The next scene begins with Sam swamped in bright light, as a jaw-droppingly realised ‘recogniser’ (the giant flying things) descends upon him, capturing him and holding him with other rogue programs. The jump going from the real world into the grid literally sent shivers down my spine – the 3D kicks in (the ‘real world’ is in 2D, a nice touch I thought) and the stark contrasts of black with streaks of white, blue and orange is startling.

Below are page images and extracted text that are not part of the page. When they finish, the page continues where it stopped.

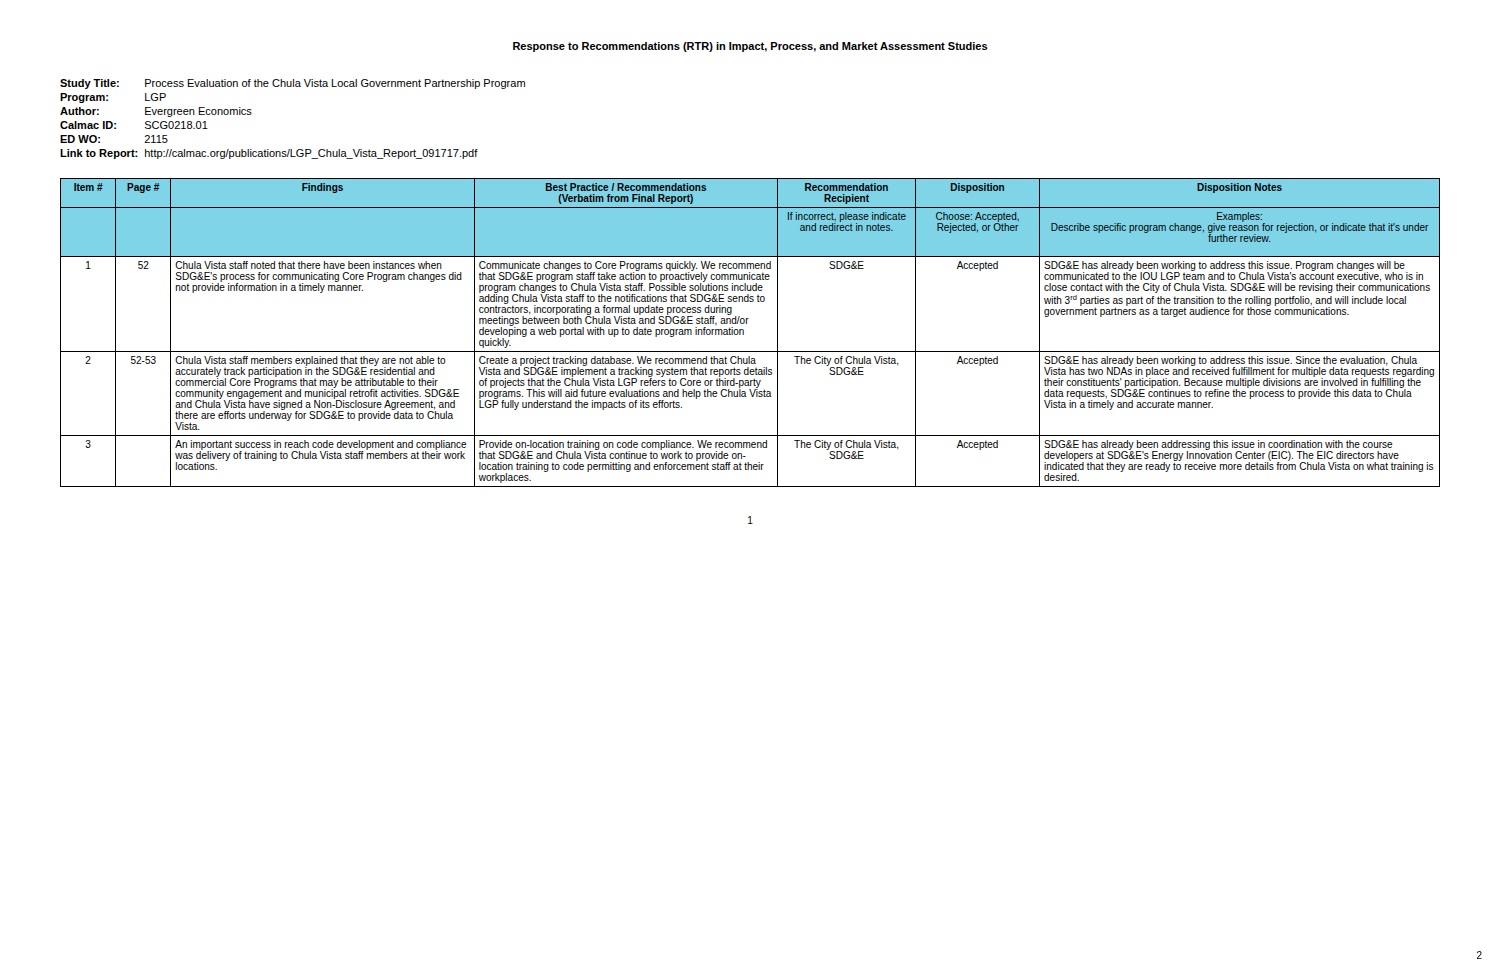Response to Recommendations (RTR) in Impact, Process, and Market Assessment Studies
| Study Title: | Process Evaluation of the Chula Vista Local Government Partnership Program |
| Program: | LGP |
| Author: | Evergreen Economics |
| Calmac ID: | SCG0218.01 |
| ED WO: | 2115 |
| Link to Report: | http://calmac.org/publications/LGP_Chula_Vista_Report_091717.pdf |
| Item # | Page # | Findings | Best Practice / Recommendations (Verbatim from Final Report) | Recommendation Recipient | Disposition | Disposition Notes |
| --- | --- | --- | --- | --- | --- | --- |
| | | | | If incorrect, please indicate and redirect in notes. | Choose: Accepted, Rejected, or Other | Examples: Describe specific program change, give reason for rejection, or indicate that it's under further review. |
| 1 | 52 | Chula Vista staff noted that there have been instances when SDG&E's process for communicating Core Program changes did not provide information in a timely manner. | Communicate changes to Core Programs quickly. We recommend that SDG&E program staff take action to proactively communicate program changes to Chula Vista staff. Possible solutions include adding Chula Vista staff to the notifications that SDG&E sends to contractors, incorporating a formal update process during meetings between both Chula Vista and SDG&E staff, and/or developing a web portal with up to date program information quickly. | SDG&E | Accepted | SDG&E has already been working to address this issue. Program changes will be communicated to the IOU LGP team and to Chula Vista's account executive, who is in close contact with the City of Chula Vista. SDG&E will be revising their communications with 3 rd parties as part of the transition to the rolling portfolio, and will include local government partners as a target audience for those communications. |
| 2 | 52-53 | Chula Vista staff members explained that they are not able to accurately track participation in the SDG&E residential and commercial Core Programs that may be attributable to their community engagement and municipal retrofit activities. SDG&E and Chula Vista have signed a Non-Disclosure Agreement, and there are efforts underway for SDG&E to provide data to Chula Vista. | Create a project tracking database. We recommend that Chula Vista and SDG&E implement a tracking system that reports details of projects that the Chula Vista LGP refers to Core or third-party programs. This will aid future evaluations and help the Chula Vista LGP fully understand the impacts of its efforts. | The City of Chula Vista, SDG&E | Accepted | SDG&E has already been working to address this issue. Since the evaluation, Chula Vista has two NDAs in place and received fulfillment for multiple data requests regarding their constituents' participation. Because multiple divisions are involved in fulfilling the data requests, SDG&E continues to refine the process to provide this data to Chula Vista in a timely and accurate manner. |
| 3 | | An important success in reach code development and compliance was delivery of training to Chula Vista staff members at their work locations. | Provide on-location training on code compliance. We recommend that SDG&E and Chula Vista continue to work to provide on-location training to code permitting and enforcement staff at their workplaces. | The City of Chula Vista, SDG&E | Accepted | SDG&E has already been addressing this issue in coordination with the course developers at SDG&E's Energy Innovation Center (EIC). The EIC directors have indicated that they are ready to receive more details from Chula Vista on what training is desired. |
1
2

From here Sam is assigned to ‘Games’ and is sent to be fitted out in his Tron suit by four female programs all dressed in white. They stride robotically towards him, removing his real world clothes and donning him in a black bodysuit streaked with the familiar blue glowing lines. They also provide him with his disc, on which his data is to be encoded. As they attach it to his back, his eyes flash with a cold, computer blue, as if pure electronic data is rushing through his body. Finished, they back away, leading Sam to ask, “What do I do now?”, to which the white-haired program simply replies, “Survive.”

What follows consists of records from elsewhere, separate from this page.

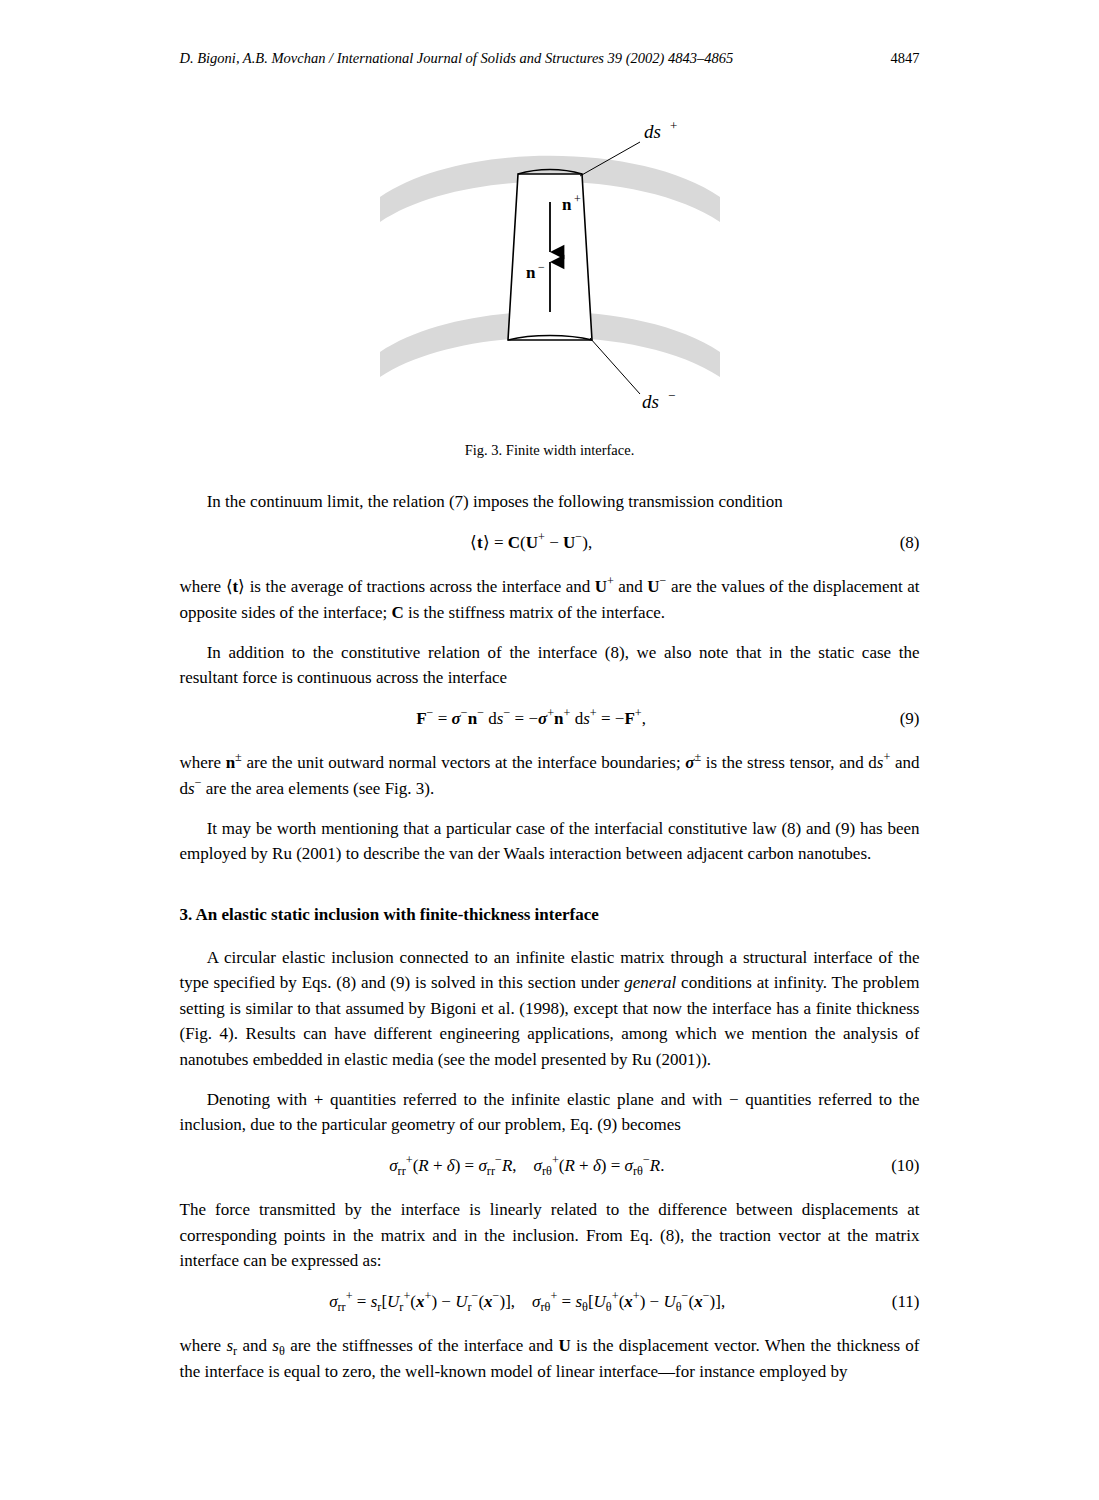D. Bigoni, A.B. Movchan / International Journal of Solids and Structures 39 (2002) 4843–4865 4847
n + n − ds + ds −
Fig. 3. Finite width interface.
In the continuum limit, the relation (7) imposes the following transmission condition
⟨t⟩ = C(U+ − U−),
(8)
where ⟨t⟩ is the average of tractions across the interface and U+ and U− are the values of the displacement at opposite sides of the interface; C is the stiffness matrix of the interface.
In addition to the constitutive relation of the interface (8), we also note that in the static case the resultant force is continuous across the interface
F− = σ−n− ds− = −σ+n+ ds+ = −F+,
(9)
where n± are the unit outward normal vectors at the interface boundaries; σ± is the stress tensor, and ds+ and ds− are the area elements (see Fig. 3).
It may be worth mentioning that a particular case of the interfacial constitutive law (8) and (9) has been employed by Ru (2001) to describe the van der Waals interaction between adjacent carbon nanotubes.
3. An elastic static inclusion with finite-thickness interface
A circular elastic inclusion connected to an infinite elastic matrix through a structural interface of the type specified by Eqs. (8) and (9) is solved in this section under general conditions at infinity. The problem setting is similar to that assumed by Bigoni et al. (1998), except that now the interface has a finite thickness (Fig. 4). Results can have different engineering applications, among which we mention the analysis of nanotubes embedded in elastic media (see the model presented by Ru (2001)).
Denoting with + quantities referred to the infinite elastic plane and with − quantities referred to the inclusion, due to the particular geometry of our problem, Eq. (9) becomes
σrr+(R + δ) = σrr−R, σrθ+(R + δ) = σrθ−R.
(10)
The force transmitted by the interface is linearly related to the difference between displacements at corresponding points in the matrix and in the inclusion. From Eq. (8), the traction vector at the matrix interface can be expressed as:
σrr+ = sr[Ur+(x+) − Ur−(x−)], σrθ+ = sθ[Uθ+(x+) − Uθ−(x−)],
(11)
where sr and sθ are the stiffnesses of the interface and U is the displacement vector. When the thickness of the interface is equal to zero, the well-known model of linear interface—for instance employed by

Disney and Kosinski don’t tease us. They give us what we’ve all been waiting for. The following scene is a modern update of the original’s gladiatorial-style games, the action set in a giant electronic stadium, complete with a baying crowd and several battles taking place in glass domes suspended in the centre of the arena. Programs face off against each another, the combatants using their data discs as frisbee weapons. After a fast-paced battle Sam manages to defeat his opponent by smashing a hole in the floor which the other program falls through, while a mysterious hooded figure watches on.
We jump ahead several scenes to see Sam and a helmet-wearing program escaping the main grid in some kind of car hotly pursued by lightcycles. They release bombs to blow up the cycles, and in one fantastic birds-eye view, slow-motion shot, the cycle-rider flies off his exploding bike, spins round in the air, then creates a new cycle out of thin air, landing on it as he hits the ground!

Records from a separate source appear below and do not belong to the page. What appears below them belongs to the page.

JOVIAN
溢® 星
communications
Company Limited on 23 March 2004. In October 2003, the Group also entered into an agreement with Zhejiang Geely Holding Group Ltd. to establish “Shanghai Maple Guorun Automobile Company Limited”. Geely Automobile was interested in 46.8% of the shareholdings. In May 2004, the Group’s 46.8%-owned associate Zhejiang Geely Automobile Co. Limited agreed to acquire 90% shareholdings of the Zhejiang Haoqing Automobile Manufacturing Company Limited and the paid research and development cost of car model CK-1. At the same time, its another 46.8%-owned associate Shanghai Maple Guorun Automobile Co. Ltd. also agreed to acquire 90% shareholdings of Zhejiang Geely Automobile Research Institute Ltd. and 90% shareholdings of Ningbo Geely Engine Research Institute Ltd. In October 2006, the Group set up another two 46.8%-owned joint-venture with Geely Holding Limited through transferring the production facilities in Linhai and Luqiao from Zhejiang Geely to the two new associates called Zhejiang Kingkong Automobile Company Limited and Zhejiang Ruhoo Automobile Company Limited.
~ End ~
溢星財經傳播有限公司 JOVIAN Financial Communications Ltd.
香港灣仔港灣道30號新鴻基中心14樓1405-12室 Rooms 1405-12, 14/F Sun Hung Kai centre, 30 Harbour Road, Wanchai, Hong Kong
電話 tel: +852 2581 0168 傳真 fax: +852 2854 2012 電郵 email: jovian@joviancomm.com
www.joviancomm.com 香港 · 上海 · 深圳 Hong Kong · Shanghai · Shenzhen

The helmet-wearing program helping Sam escape is revealed to be Quorra (Olivia Wilde with a black bob), a warrior program (and obvious love interest) who takes him to a secret, off-grid base where Sam comes face-to-face with his father. There’s a tangible emotional connection between Jeff Bridges and Garrett Hedlund’s characters, as they embrace for the first time in twenty years. It’s here that we see the real driving heart of the story, that beneath the incredible special effects is a realistic father/son relationship. Sam explains that Alan got Flynn’s page, leading Sam to the secret lab under the arcade, which seems to confuse Flynn. This is one of the preview’s most revealing plot points, that the message was actually to lure Sam into a trap.
Finally, we get to see Michael Sheen’s gleefully over-the-top character Castor, as well as Daft Punk (who score the film) at the decadent ‘End-of-Line’ club, before a swiftly-edited sequence of clips get us further salivating over the rest of the film, including a young Flynn (Clu, a digital replica of the real Flynn and Tron: Legacy’s antagonist) goading an off-screen Bridges.
It’s the Tron we’re familiar with, but amped up considerably for a modern audience, with the spectacle of the original more than matched by the vast digital landscape Kosinski has crafted. There appears to be a constant electronic storm over the grid, adding a feeling of foreboding doom or oppression, a smart metaphor for the character of Clu, and one that Sam must undoubtedly overthrow. The booming, pulsing synth music, the sleek, stunning visuals and the teases of an epic story all left me ecstatic. Come December, the eight-year old in me is going to freak out. Can’t wait.